Ce simultanéisme n'est pas neuf en roman, ni très français. Dos Passos en est peut-être l'initiateur, et la technique a fait florès aussi bien en polar qu'en SF (le Brunner de Tous à Zanzibar, sans parler des cut-up de Burroughs...) Et souvent, les métropoles suggérées sont dérivées des States, vivoirs américains décalés dans le futur proche. Mais Gilbert Lascault, professeur d'esthétique, et critique d'art peu ferré en SF, traite le sujet de façon originale : en insérant sa description du désastre moderne dans une ville aux ambiances baroques, magiques et passéistes. Tout procède de l'onomastique : de l'Eglise du Précieux-Bras au Musée des Cires-Erotiques, de la Tour du Veneur-Vénal à celle des Neuf-Vierges-Sourdes, en passant par la rue de la Pyrotechnie et celle des Cravaches, jusqu'à l'impasse du Minnesänger-Bossu, se dessinent des lieux étranges et pourtant secrètement familiers.
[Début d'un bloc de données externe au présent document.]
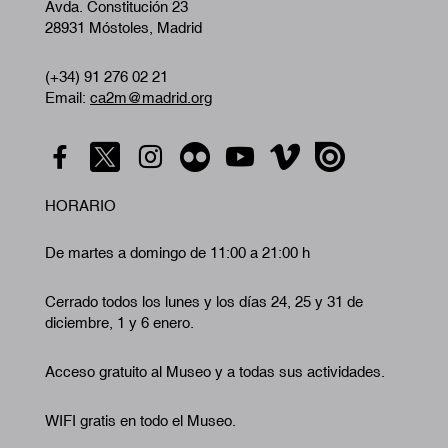
Avda. Constitución 23
28931 Móstoles, Madrid
(+34) 91 276 02 21
Email:
ca2m@madrid.org
HORARIO
De martes a domingo de 11:00 a 21:00 h
Cerrado todos los lunes y los días 24, 25 y 31 de
diciembre, 1 y 6 enero.
Acceso gratuito al Museo y a todas sus actividades.
WIFI gratis en todo el Museo.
Là se croisent ou se heurtent des êtres qu'on croirait parfois sortis de vieux films du tandem Prévert et Carné, comme cet assassin poli appelé L'Effaceur. Mais des maux modernes font le quotidien de cette cité vieille, que ne peuvent égayer les tendresses de l'Ingénue-très-libertine, ni les coups de gueule d'Henri-Montagne-de-Lard, qui vend des armes en kit au Marché des Voleurs. Et cette faune saugrenue ne libère ses instincts que sous contrôle. En coulisse, des puissances occultes, comme Les Inconnus Efficaces ou Les Animaux Rouges, se disputent le pouvoir et le trafic des drogues, tandis, que le Bataillon Sacré de Ruth Vendetta fait gicler le raisiné. Au son du tocsin, une apocalypse ricanante.